## SOURCE DATA
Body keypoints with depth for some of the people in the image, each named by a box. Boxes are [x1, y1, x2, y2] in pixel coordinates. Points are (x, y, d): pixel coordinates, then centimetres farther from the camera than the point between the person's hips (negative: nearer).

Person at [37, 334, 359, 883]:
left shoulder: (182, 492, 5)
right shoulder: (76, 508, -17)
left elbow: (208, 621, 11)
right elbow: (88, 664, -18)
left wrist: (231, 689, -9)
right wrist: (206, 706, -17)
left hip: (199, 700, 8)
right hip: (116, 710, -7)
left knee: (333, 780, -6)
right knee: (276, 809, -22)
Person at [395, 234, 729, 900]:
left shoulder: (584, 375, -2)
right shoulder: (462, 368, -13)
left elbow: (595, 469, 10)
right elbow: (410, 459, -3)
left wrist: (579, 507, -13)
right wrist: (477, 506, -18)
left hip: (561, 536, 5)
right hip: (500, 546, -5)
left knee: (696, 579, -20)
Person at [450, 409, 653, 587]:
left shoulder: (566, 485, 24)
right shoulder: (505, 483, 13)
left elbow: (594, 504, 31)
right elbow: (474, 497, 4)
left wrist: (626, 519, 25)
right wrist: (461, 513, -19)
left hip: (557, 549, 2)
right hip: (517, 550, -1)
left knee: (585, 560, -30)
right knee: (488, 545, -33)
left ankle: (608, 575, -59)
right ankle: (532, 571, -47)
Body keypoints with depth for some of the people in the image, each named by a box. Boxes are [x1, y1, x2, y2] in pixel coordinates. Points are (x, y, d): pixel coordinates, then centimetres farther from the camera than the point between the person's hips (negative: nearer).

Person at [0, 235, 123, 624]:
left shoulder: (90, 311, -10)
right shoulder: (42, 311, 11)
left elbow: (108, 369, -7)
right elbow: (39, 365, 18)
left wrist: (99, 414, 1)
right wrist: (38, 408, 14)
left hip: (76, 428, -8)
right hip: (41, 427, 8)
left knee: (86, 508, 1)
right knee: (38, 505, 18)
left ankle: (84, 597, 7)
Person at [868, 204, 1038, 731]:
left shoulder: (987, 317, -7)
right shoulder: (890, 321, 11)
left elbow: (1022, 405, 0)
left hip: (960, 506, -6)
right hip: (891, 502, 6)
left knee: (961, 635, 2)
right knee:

## TASK GOAL
Please list every line in the listing that contains the word "wrist".

## RESPONSE BOX
left wrist: (231, 689, -9)
right wrist: (206, 706, -17)
left wrist: (579, 507, -13)
right wrist: (477, 506, -18)
left wrist: (626, 519, 25)
right wrist: (461, 513, -19)
left wrist: (99, 414, 1)
right wrist: (38, 408, 14)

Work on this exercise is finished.